## [Exercise objective]
Please copy out every line of text in the data below word for word, leaving the pictures out of your answer.

## [Raw data]

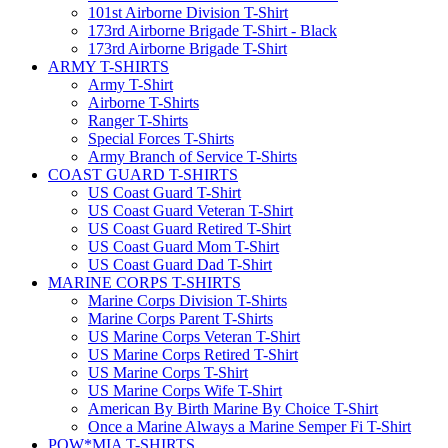
101st Airborne Division T-Shirt
173rd Airborne Brigade T-Shirt - Black
173rd Airborne Brigade T-Shirt
ARMY T-SHIRTS
Army T-Shirt
Airborne T-Shirts
Ranger T-Shirts
Special Forces T-Shirts
Army Branch of Service T-Shirts
COAST GUARD T-SHIRTS
US Coast Guard T-Shirt
US Coast Guard Veteran T-Shirt
US Coast Guard Retired T-Shirt
US Coast Guard Mom T-Shirt
US Coast Guard Dad T-Shirt
MARINE CORPS T-SHIRTS
Marine Corps Division T-Shirts
Marine Corps Parent T-Shirts
US Marine Corps Veteran T-Shirt
US Marine Corps Retired T-Shirt
US Marine Corps T-Shirt
US Marine Corps Wife T-Shirt
American By Birth Marine By Choice T-Shirt
Once a Marine Always a Marine Semper Fi T-Shirt
POW*MIA T-SHIRTS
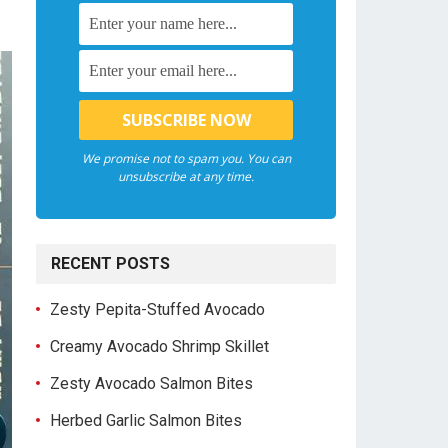
We promise not to spam you. You can
unsubscribe at any time.
RECENT POSTS
Zesty Pepita-Stuffed Avocado
Creamy Avocado Shrimp Skillet
Zesty Avocado Salmon Bites
Herbed Garlic Salmon Bites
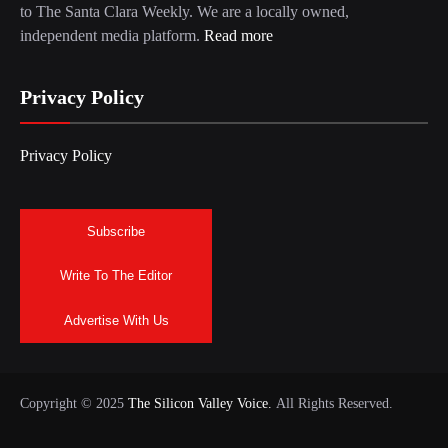
to The Santa Clara Weekly. We are a locally owned,
independent media platform.
Read more
Privacy Policy
Privacy Policy
Subscribe
Write To The Editor
Advertise With Us
Copyright © 2025
The Silicon Valley Voice.
All Rights Reserved.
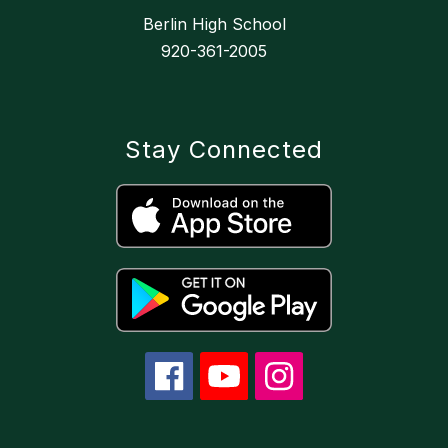
Berlin High School
920-361-2005
Stay Connected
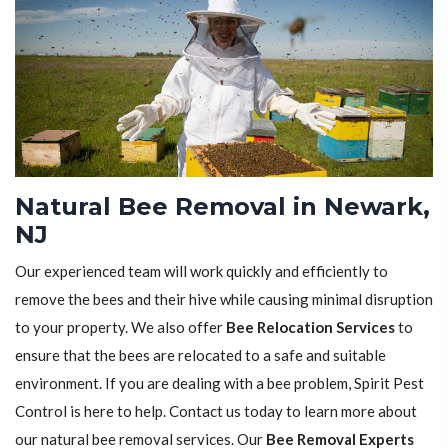
Natural Bee Removal in Newark,
NJ
Our experienced team will work quickly and efficiently to
remove the bees and their hive while causing minimal disruption
to your property. We also offer
Bee Relocation Services
to
ensure that the bees are relocated to a safe and suitable
environment. If you are dealing with a bee problem, Spirit Pest
Control is here to help. Contact us today to learn more about
our natural bee removal services. Our
Bee Removal Experts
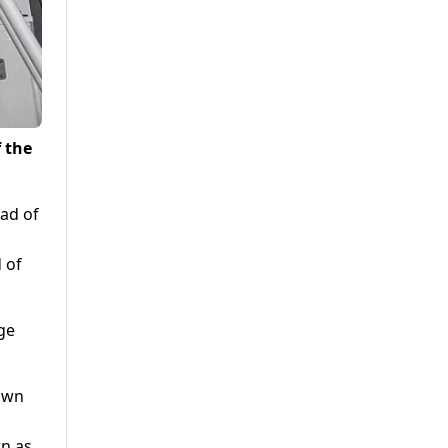
f the
 of
ge
wn as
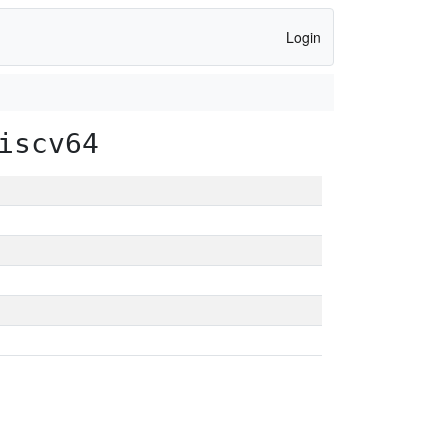
Login
iscv64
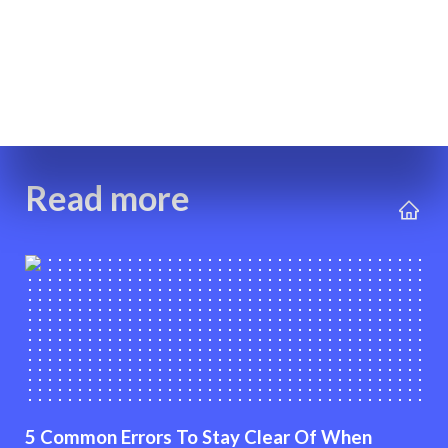
Read more
5 Common Errors To Stay Clear Of When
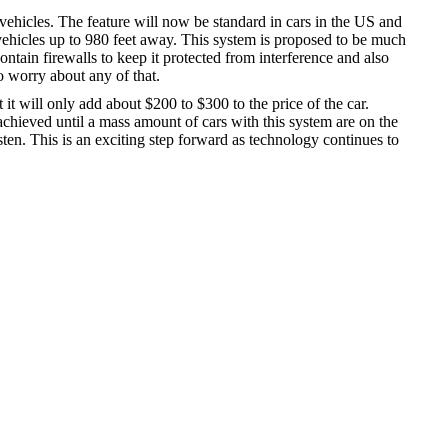
ehicles. The feature will now be standard in cars in the US and
ehicles up to 980 feet away. This system is proposed to be much
ntain firewalls to keep it protected from interference and also
o worry about any of that.
 it will only add about $200 to $300 to the price of the car.
achieved until a mass amount of cars with this system are on the
isten. This is an exciting step forward as technology continues to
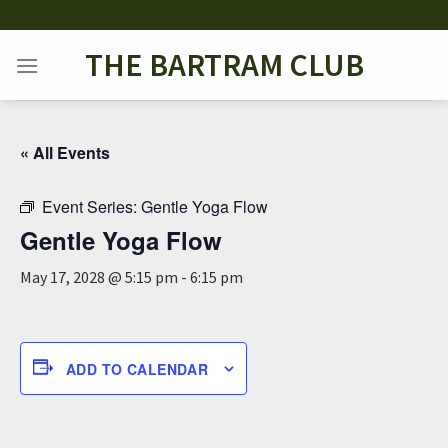
Skip
to
THE BARTRAM CLUB
content
« All Events
Event Series:
Gentle Yoga Flow
Gentle Yoga Flow
May 17, 2028 @ 5:15 pm
-
6:15 pm
ADD TO CALENDAR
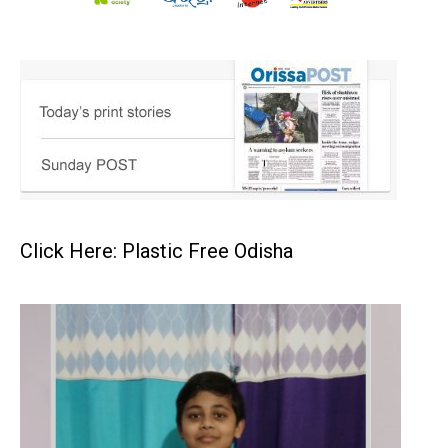
Click Here: Plastic Free Odisha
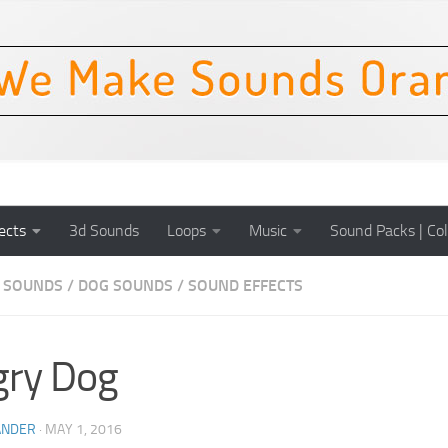
ects
3d Sounds
Loops
Music
Sound Packs | Col
 SOUNDS
/
DOG SOUNDS
/
SOUND EFFECTS
gry Dog
ANDER
·
MAY 1, 2016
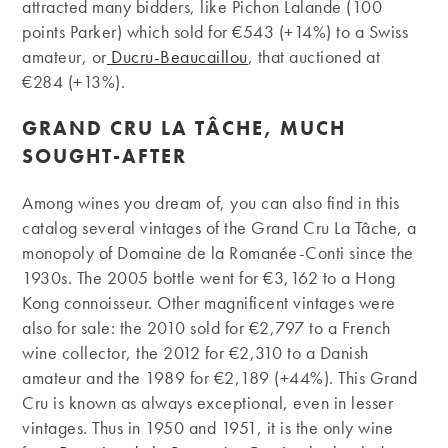
attracted many bidders, like Pichon Lalande (100
points Parker) which sold for €543 (+14%) to a Swiss
amateur, or
Ducru-Beaucaillou
, that auctioned at
€284 (+13%).
GRAND CRU LA TÂCHE, MUCH
SOUGHT-AFTER
Among wines you dream of, you can also find in this
catalog several vintages of the Grand Cru La Tâche, a
monopoly of Domaine de la Romanée-Conti since the
1930s. The 2005 bottle went for €3,162 to a Hong
Kong connoisseur. Other magnificent vintages were
also for sale: the 2010 sold for €2,797 to a French
wine collector, the 2012 for €2,310 to a Danish
amateur and the 1989 for €2,189 (+44%). This Grand
Cru is known as always exceptional, even in lesser
vintages. Thus in 1950 and 1951, it is the only wine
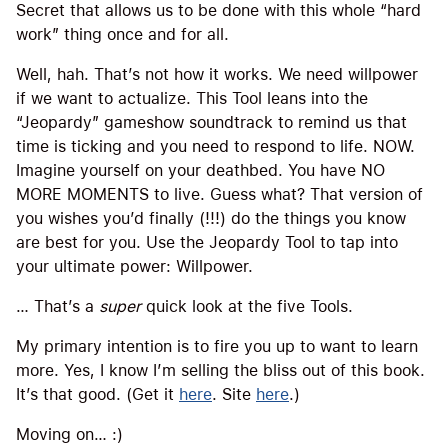
Secret that allows us to be done with this whole “hard
work” thing once and for all.
Well, hah. That’s not how it works. We need willpower
if we want to actualize. This Tool leans into the
“Jeopardy” gameshow soundtrack to remind us that
time is ticking and you need to respond to life. NOW.
Imagine yourself on your deathbed. You have NO
MORE MOMENTS to live. Guess what? That version of
you wishes you’d finally (!!!) do the things you know
are best for you. Use the Jeopardy Tool to tap into
your ultimate power: Willpower.
… That’s a
super
quick look at the five Tools.
My primary intention is to fire you up to want to learn
more. Yes, I know I’m selling the bliss out of this book.
It’s that good. (Get it
here
. Site
here
.)
Moving on… :)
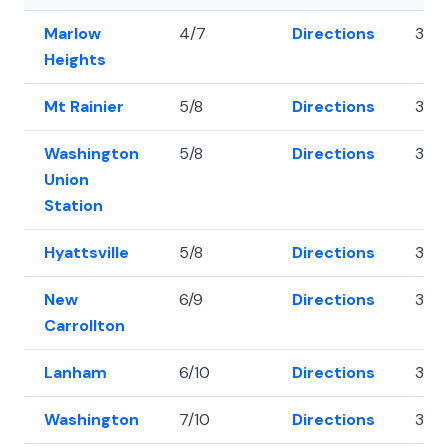
Marlow
4/7
Directions
38.
Heights
Mt Rainier
5/8
Directions
38.
Washington
5/8
Directions
38.8
Union
Station
Hyattsville
5/8
Directions
38.
New
6/9
Directions
38.
Carrollton
Lanham
6/10
Directions
38.
Washington
7/10
Directions
38.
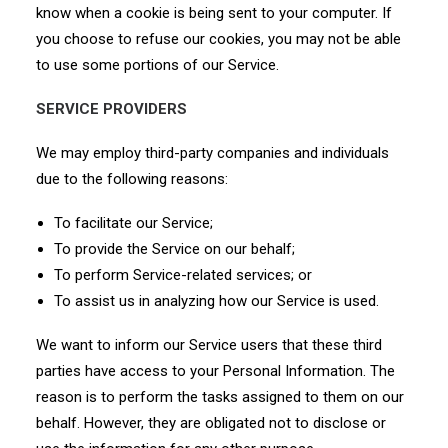
know when a cookie is being sent to your computer. If
you choose to refuse our cookies, you may not be able
to use some portions of our Service.
SERVICE PROVIDERS
We may employ third-party companies and individuals
due to the following reasons:
To facilitate our Service;
To provide the Service on our behalf;
To perform Service-related services; or
To assist us in analyzing how our Service is used.
We want to inform our Service users that these third
parties have access to your Personal Information. The
reason is to perform the tasks assigned to them on our
behalf. However, they are obligated not to disclose or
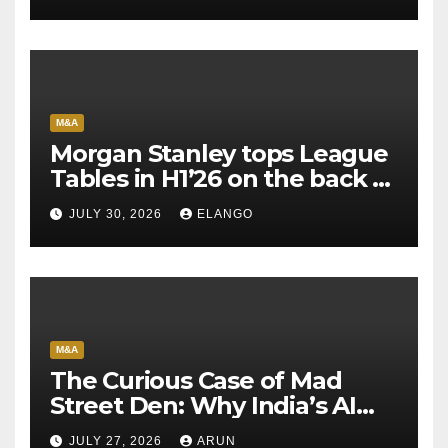
M&A
Morgan Stanley tops League
Tables in H1’26 on the back of
Sun Pharma-Organon deal
JULY 30, 2026
ELANGO
M&A
The Curious Case of Mad
Street Den: Why India’s AI
Pioneer Never Reached
JULY 27, 2026
ARUN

## [Result of this exercise]
101st Airborne Division T-Shirt
173rd Airborne Brigade T-Shirt - Black
173rd Airborne Brigade T-Shirt
ARMY T-SHIRTS
Army T-Shirt
Airborne T-Shirts
Ranger T-Shirts
Special Forces T-Shirts
Army Branch of Service T-Shirts
COAST GUARD T-SHIRTS
US Coast Guard T-Shirt
US Coast Guard Veteran T-Shirt
US Coast Guard Retired T-Shirt
US Coast Guard Mom T-Shirt
US Coast Guard Dad T-Shirt
MARINE CORPS T-SHIRTS
Marine Corps Division T-Shirts
Marine Corps Parent T-Shirts
US Marine Corps Veteran T-Shirt
US Marine Corps Retired T-Shirt
US Marine Corps T-Shirt
US Marine Corps Wife T-Shirt
American By Birth Marine By Choice T-Shirt
Once a Marine Always a Marine Semper Fi T-Shirt
POW*MIA T-SHIRTS
We promise not to spam you. You can
unsubscribe at any time.
RECENT POSTS
Zesty Pepita-Stuffed Avocado
Creamy Avocado Shrimp Skillet
Zesty Avocado Salmon Bites
Herbed Garlic Salmon Bites
to The Santa Clara Weekly. We are a locally owned,
independent media platform.
Read more
Privacy Policy
Privacy Policy
Subscribe
Write To The Editor
Advertise With Us
Copyright © 2025
The Silicon Valley Voice.
All Rights Reserved.
Berlin High School
920-361-2005
Stay Connected
Natural Bee Removal in Newark,
NJ
Our experienced team will work quickly and efficiently to
remove the bees and their hive while causing minimal disruption
to your property. We also offer
Bee Relocation Services
to
ensure that the bees are relocated to a safe and suitable
environment. If you are dealing with a bee problem, Spirit Pest
Control is here to help. Contact us today to learn more about
our natural bee removal services. Our
Bee Removal Experts
f the
 of
ge
wn as
Login
iscv64
Read more
5 Common Errors To Stay Clear Of When
ehicles. The feature will now be standard in cars in the US and
ehicles up to 980 feet away. This system is proposed to be much
ntain firewalls to keep it protected from interference and also
o worry about any of that.
 it will only add about $200 to $300 to the price of the car.
achieved until a mass amount of cars with this system are on the
isten. This is an exciting step forward as technology continues to
Skip
to
THE BARTRAM CLUB
content
« All Events
Event Series:
Gentle Yoga Flow
Gentle Yoga Flow
May 17, 2028 @ 5:15 pm
-
6:15 pm
ADD TO CALENDAR
Click Here: Plastic Free Odisha
ects
3d Sounds
Loops
Music
Sound Packs | Col
 SOUNDS
/
DOG SOUNDS
/
SOUND EFFECTS
gry Dog
ANDER
·
MAY 1, 2016
attracted many bidders, like Pichon Lalande (100
points Parker) which sold for €543 (+14%) to a Swiss
amateur, or
Ducru-Beaucaillou
, that auctioned at
€284 (+13%).
GRAND CRU LA TÂCHE, MUCH
SOUGHT-AFTER
Among wines you dream of, you can also find in this
catalog several vintages of the Grand Cru La Tâche, a
monopoly of Domaine de la Romanée-Conti since the
1930s. The 2005 bottle went for €3,162 to a Hong
Kong connoisseur. Other magnificent vintages were
also for sale: the 2010 sold for €2,797 to a French
wine collector, the 2012 for €2,310 to a Danish
amateur and the 1989 for €2,189 (+44%). This Grand
Cru is known as always exceptional, even in lesser
vintages. Thus in 1950 and 1951, it is the only wine
Secret that allows us to be done with this whole “hard
work” thing once and for all.
Well, hah. That’s not how it works. We need willpower
if we want to actualize. This Tool leans into the
“Jeopardy” gameshow soundtrack to remind us that
time is ticking and you need to respond to life. NOW.
Imagine yourself on your deathbed. You have NO
MORE MOMENTS to live. Guess what? That version of
you wishes you’d finally (!!!) do the things you know
are best for you. Use the Jeopardy Tool to tap into
your ultimate power: Willpower.
… That’s a
super
quick look at the five Tools.
My primary intention is to fire you up to want to learn
more. Yes, I know I’m selling the bliss out of this book.
It’s that good. (Get it
here
. Site
here
.)
Moving on… :)
Marlow
4/7
Directions
38.
Heights
Mt Rainier
5/8
Directions
38.
Washington
5/8
Directions
38.8
Union
Station
Hyattsville
5/8
Directions
38.
New
6/9
Directions
38.
Carrollton
Lanham
6/10
Directions
38.
Washington
7/10
Directions
38.
know when a cookie is being sent to your computer. If
you choose to refuse our cookies, you may not be able
to use some portions of our Service.
SERVICE PROVIDERS
We may employ third-party companies and individuals
due to the following reasons:
To facilitate our Service;
To provide the Service on our behalf;
To perform Service-related services; or
To assist us in analyzing how our Service is used.
We want to inform our Service users that these third
parties have access to your Personal Information. The
reason is to perform the tasks assigned to them on our
behalf. However, they are obligated not to disclose or
M&A
Morgan Stanley tops League
Tables in H1’26 on the back of
Sun Pharma-Organon deal
JULY 30, 2026
ELANGO
M&A
The Curious Case of Mad
Street Den: Why India’s AI
Pioneer Never Reached
JULY 27, 2026
ARUN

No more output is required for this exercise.